Flipping the counterfactual, what would have happened during Bush's career if the NCAA were allowing cash payments to all football players?  Again, not only might Bush have not gone to USC, but everything else would have been different.  His competitors for the Heisman might have chosen different destinations (based on, say, NIL money), where they could have had better seasons.  Or not.
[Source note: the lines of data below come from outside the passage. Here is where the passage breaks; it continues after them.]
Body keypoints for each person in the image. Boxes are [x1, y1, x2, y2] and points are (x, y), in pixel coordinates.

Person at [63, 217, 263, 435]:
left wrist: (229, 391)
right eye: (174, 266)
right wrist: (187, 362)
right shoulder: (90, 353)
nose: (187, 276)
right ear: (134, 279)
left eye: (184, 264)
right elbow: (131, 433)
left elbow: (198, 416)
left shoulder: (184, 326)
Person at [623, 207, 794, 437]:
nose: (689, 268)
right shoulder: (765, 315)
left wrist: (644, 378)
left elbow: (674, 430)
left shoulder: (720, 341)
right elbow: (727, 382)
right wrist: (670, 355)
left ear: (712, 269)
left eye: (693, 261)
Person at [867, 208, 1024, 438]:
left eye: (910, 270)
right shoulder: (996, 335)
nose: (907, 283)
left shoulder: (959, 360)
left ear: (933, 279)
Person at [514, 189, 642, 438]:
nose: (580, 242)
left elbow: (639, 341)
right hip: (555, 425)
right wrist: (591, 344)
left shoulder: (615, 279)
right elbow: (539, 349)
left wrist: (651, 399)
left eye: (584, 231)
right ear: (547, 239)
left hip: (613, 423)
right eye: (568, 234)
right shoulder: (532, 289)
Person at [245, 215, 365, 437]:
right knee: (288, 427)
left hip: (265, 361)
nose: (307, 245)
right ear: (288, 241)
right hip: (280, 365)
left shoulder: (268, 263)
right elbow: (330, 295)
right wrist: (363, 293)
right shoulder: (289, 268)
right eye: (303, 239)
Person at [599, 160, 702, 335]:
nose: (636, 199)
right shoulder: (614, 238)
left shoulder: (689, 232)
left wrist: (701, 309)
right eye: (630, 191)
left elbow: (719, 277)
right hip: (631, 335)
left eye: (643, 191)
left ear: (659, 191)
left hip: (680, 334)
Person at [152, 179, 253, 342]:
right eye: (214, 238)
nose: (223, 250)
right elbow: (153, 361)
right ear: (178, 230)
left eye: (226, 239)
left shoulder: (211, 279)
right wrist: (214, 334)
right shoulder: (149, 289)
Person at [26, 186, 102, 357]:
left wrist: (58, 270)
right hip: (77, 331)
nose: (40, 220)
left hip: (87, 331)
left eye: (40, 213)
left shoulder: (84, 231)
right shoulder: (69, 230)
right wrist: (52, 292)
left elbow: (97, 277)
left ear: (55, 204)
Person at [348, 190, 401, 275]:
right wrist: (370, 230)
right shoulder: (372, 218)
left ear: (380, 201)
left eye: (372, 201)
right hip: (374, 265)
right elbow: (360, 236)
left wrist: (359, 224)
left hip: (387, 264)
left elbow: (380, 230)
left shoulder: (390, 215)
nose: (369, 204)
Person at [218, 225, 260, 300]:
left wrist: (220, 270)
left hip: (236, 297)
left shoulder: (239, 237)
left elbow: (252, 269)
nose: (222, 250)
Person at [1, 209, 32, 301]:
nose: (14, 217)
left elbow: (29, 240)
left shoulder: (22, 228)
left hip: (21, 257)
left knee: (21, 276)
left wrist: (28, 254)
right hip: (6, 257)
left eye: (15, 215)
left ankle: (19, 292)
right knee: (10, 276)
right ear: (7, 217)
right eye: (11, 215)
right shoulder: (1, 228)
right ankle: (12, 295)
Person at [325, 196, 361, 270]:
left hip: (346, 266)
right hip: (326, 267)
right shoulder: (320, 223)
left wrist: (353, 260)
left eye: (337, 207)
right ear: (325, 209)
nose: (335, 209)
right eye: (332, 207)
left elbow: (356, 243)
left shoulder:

If we are going to go back and change outcomes, I want to represent offensive linemen from the 1970's who were flagged for holding before the league changed to rules to allow blatant holding.  Some of them might now be Hall of Famers.  I want to speak up for kickers who were forced to kick from less favorable angles and on poorly maintained fields.  I want to change the outcomes of games by going back and saying that Player Y engaged in helmet-to-helmet contact when that was not illegal (but should have been, as we now see with the updated rules), so he should have been ejected, and his team probably would have lost.

The point is that everyone was playing by the same rules at the same time.  Or at least they were supposed to.  If I were one of the other players in that era and saw everyone saying, "Well, those rules were dumb, so let's pretend they didn't exist and un-punish exactly one guy, because he was very, very good," I would be pretty upset -- whether I had secretly cheated or not.  Will Reilly start a pool to pay the players what they would been paid under a cash system, or even simply try to prove that Bush would have won under different rules?  No?

So, what to make of the claim that the world should "[g]ive back the Heisman ... and [g]ive back Reggie Bush his good name." Bush cheated. He knew he was cheating. The family whose name he carries helped him cheat.  Players with other last names knew the rules and lived by them.  That today's rules are different does not automatically change how yesterday's violations should be viewed.  "It was a bad rule," even if true, does nothing to change that.